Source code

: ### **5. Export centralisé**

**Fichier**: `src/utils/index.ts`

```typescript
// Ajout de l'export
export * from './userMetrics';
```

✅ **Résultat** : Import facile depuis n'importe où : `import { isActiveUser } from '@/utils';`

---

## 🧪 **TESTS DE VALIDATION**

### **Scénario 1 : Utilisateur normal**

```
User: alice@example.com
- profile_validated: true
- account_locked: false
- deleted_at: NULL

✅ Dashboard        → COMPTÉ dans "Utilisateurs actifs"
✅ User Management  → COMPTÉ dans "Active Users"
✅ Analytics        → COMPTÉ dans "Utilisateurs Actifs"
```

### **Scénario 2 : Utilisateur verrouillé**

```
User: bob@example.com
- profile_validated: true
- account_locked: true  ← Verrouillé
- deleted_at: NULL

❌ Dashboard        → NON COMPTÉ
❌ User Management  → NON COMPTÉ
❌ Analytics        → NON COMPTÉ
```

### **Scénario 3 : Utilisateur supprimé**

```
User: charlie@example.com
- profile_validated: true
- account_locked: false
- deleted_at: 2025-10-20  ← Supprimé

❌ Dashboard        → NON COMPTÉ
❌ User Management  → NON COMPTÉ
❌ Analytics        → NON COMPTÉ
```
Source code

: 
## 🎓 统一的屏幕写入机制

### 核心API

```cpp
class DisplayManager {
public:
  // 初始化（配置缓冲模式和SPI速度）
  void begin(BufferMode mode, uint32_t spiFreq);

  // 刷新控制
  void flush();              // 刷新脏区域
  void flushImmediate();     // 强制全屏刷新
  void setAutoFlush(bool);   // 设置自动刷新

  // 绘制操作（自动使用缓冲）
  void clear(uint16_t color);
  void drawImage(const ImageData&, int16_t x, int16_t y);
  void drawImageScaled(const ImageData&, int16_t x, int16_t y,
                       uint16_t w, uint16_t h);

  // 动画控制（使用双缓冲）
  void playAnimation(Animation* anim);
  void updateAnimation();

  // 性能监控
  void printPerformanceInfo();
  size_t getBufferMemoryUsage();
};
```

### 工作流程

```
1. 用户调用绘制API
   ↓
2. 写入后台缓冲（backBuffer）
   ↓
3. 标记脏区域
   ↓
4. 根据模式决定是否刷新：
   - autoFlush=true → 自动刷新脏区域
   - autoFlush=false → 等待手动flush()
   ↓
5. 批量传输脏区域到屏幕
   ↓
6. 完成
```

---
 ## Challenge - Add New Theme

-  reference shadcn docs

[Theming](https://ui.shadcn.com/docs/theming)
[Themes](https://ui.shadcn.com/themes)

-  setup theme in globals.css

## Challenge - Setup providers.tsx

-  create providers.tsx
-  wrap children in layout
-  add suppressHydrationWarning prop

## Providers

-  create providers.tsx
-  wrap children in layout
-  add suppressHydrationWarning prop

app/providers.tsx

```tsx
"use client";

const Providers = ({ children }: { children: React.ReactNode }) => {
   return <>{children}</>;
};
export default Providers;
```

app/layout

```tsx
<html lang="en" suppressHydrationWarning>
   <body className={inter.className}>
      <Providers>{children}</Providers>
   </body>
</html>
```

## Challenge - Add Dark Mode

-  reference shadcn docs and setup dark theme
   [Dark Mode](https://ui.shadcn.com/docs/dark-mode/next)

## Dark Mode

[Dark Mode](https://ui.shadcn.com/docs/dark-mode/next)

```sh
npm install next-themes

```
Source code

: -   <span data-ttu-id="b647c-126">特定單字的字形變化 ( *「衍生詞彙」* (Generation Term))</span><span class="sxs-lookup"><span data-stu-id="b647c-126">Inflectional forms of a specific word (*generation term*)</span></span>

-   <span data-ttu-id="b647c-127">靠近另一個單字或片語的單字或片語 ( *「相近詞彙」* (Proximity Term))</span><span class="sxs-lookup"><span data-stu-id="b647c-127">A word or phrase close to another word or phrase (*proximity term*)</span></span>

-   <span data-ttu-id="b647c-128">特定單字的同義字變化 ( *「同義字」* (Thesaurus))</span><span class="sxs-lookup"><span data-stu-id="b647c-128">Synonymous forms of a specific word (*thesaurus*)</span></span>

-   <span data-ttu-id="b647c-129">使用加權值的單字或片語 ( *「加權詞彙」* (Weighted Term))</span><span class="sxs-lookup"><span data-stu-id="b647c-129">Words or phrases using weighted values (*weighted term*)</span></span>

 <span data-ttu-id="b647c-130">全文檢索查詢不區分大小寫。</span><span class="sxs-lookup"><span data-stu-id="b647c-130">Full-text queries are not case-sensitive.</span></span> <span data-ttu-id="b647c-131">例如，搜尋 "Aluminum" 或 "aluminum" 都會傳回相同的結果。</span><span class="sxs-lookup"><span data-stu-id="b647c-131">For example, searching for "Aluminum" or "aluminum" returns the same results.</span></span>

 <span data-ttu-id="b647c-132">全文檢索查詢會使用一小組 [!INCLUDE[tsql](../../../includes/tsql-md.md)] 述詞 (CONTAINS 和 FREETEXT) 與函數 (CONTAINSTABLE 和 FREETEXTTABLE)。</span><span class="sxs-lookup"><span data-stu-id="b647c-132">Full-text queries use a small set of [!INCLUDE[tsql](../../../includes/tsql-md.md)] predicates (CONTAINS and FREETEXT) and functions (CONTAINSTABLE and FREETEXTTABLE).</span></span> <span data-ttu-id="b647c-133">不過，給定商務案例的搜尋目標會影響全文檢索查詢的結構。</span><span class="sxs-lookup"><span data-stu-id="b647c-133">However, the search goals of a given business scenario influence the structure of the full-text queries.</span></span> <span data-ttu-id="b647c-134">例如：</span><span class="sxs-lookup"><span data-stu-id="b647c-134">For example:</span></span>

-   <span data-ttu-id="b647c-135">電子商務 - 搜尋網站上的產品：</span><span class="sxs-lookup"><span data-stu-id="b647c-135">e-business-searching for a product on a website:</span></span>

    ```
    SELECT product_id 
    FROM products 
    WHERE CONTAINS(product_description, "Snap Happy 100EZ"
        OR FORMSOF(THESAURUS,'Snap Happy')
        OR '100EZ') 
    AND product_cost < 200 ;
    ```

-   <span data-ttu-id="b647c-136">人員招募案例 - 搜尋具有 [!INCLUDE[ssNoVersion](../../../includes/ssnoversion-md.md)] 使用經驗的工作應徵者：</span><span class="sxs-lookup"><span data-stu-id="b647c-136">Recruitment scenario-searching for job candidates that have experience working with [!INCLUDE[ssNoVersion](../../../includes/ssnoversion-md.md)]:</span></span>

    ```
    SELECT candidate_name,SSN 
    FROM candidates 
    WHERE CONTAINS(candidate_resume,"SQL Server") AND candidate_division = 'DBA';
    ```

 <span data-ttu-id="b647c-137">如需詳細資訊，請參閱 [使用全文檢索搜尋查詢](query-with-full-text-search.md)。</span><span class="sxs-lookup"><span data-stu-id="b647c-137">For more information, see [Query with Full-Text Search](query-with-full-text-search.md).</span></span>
----
§ Required work
Every line above with the string "next" in it needs to be copied.

§ Your solution
   [Dark Mode](https://ui.shadcn.com/docs/dark-mode/next)
[Dark Mode](https://ui.shadcn.com/docs/dark-mode/next)
npm install next-themes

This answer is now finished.